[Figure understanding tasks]
⁂
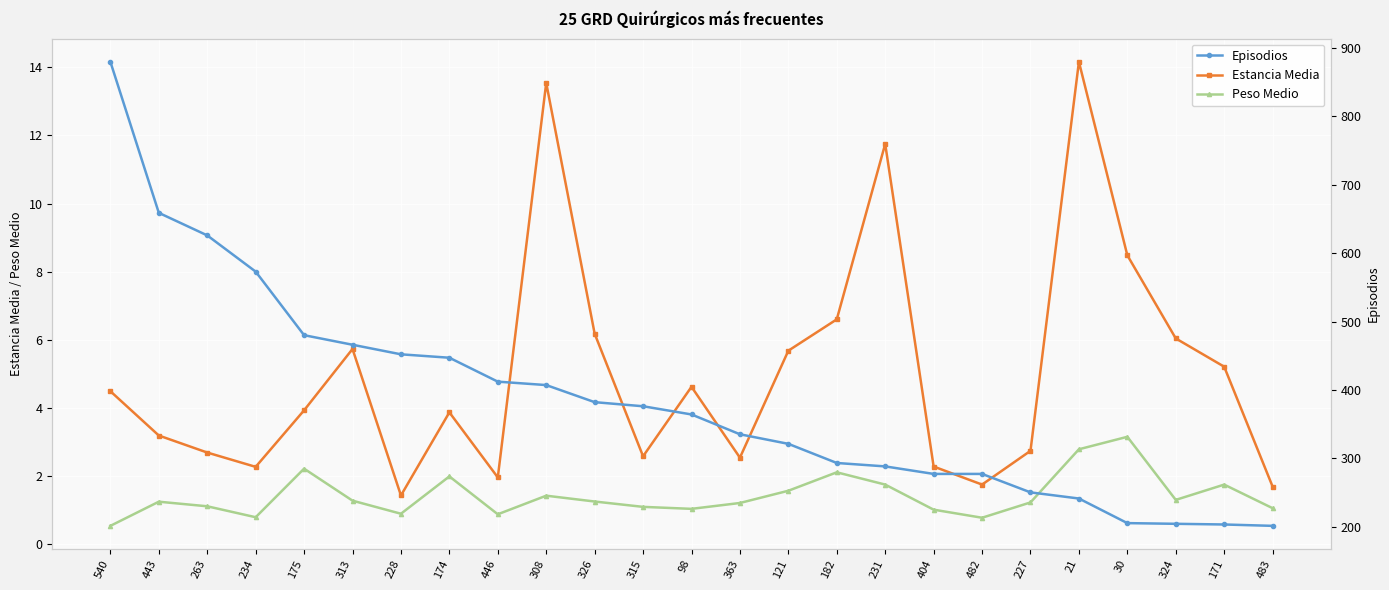

Where is the first local minimum for Estancia Media?

234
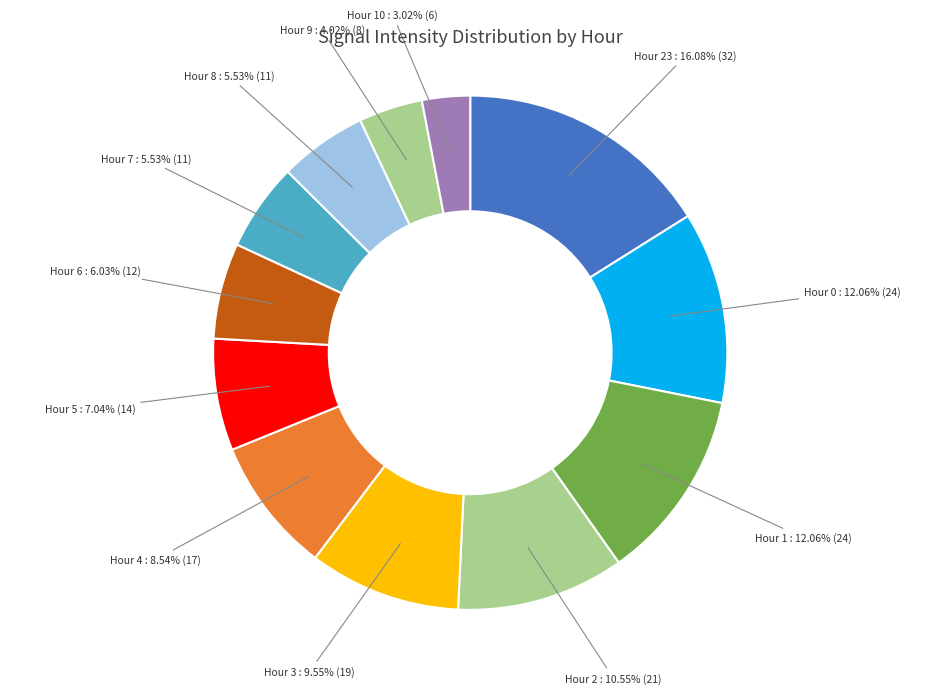

Does any single category account for the majority?

No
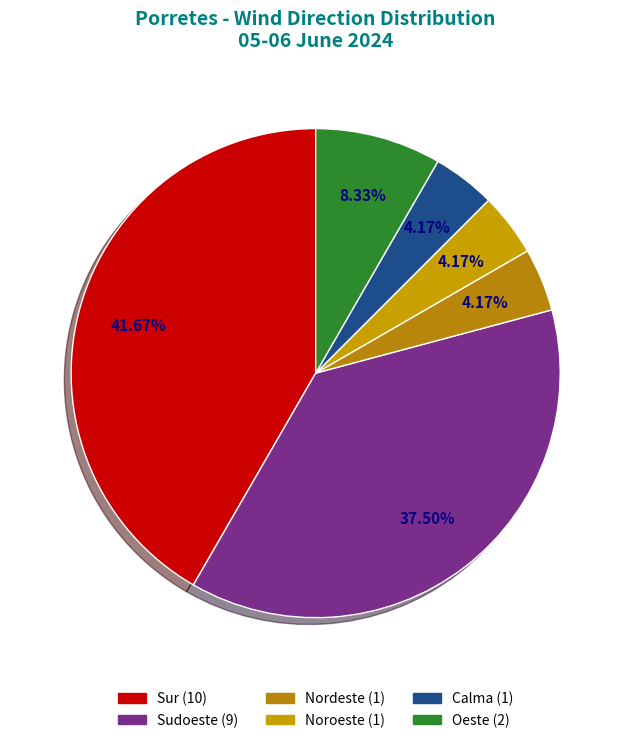

Count the number of slices in the pie.

6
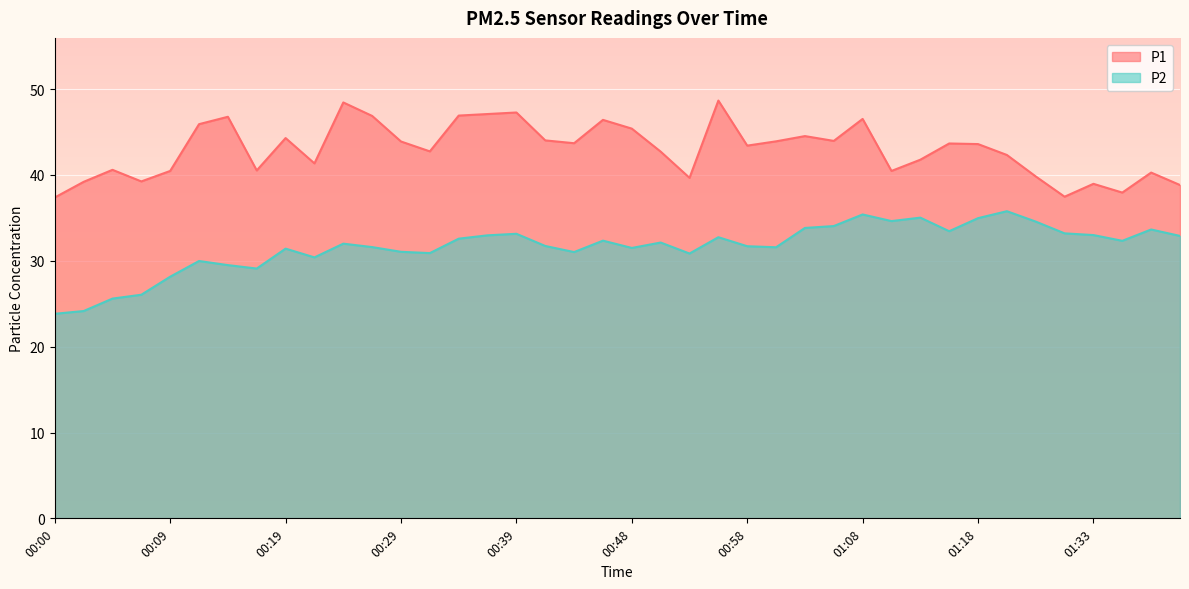

In P2, how many points are lower than both neighbors (excluding endpoints)?

10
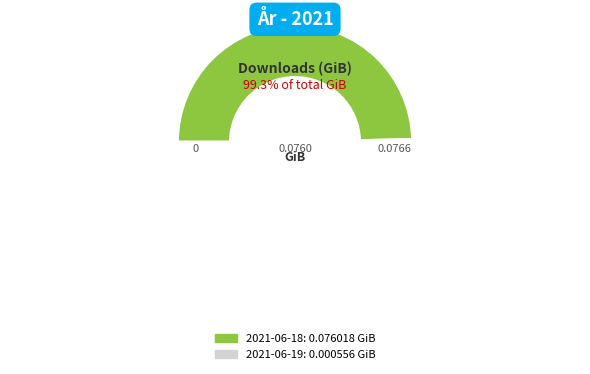

Does 2021-06-18 account for over 50% of the chart?

Yes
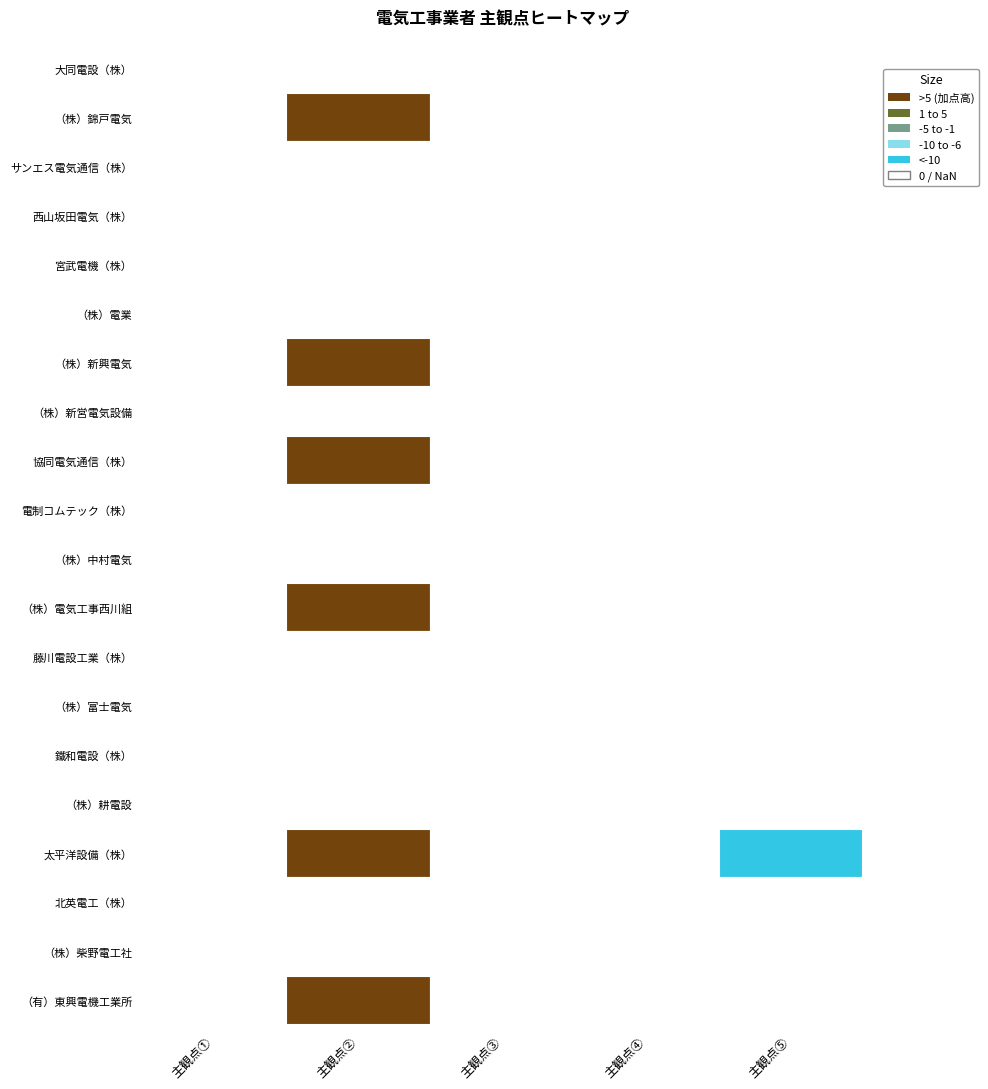

Between （株）富士電気 and （有）東興電機工業所, which series saw the biggest shift?

主観点②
⁂
### WORK ORDER
Format the lines above as a numbered list, skipping blank lines and any line that stands for a picture.

### THE COMPLETED TASK
1. Where is the first local minimum for Estancia Media?
2. 234
3. Does any single category account for the majority?
4. No
5. Count the number of slices in the pie.
6. 6
7. In P2, how many points are lower than both neighbors (excluding endpoints)?
8. 10
9. Does 2021-06-18 account for over 50% of the chart?
10. Yes
11. Between （株）富士電気 and （有）東興電機工業所, which series saw the biggest shift?
12. 主観点②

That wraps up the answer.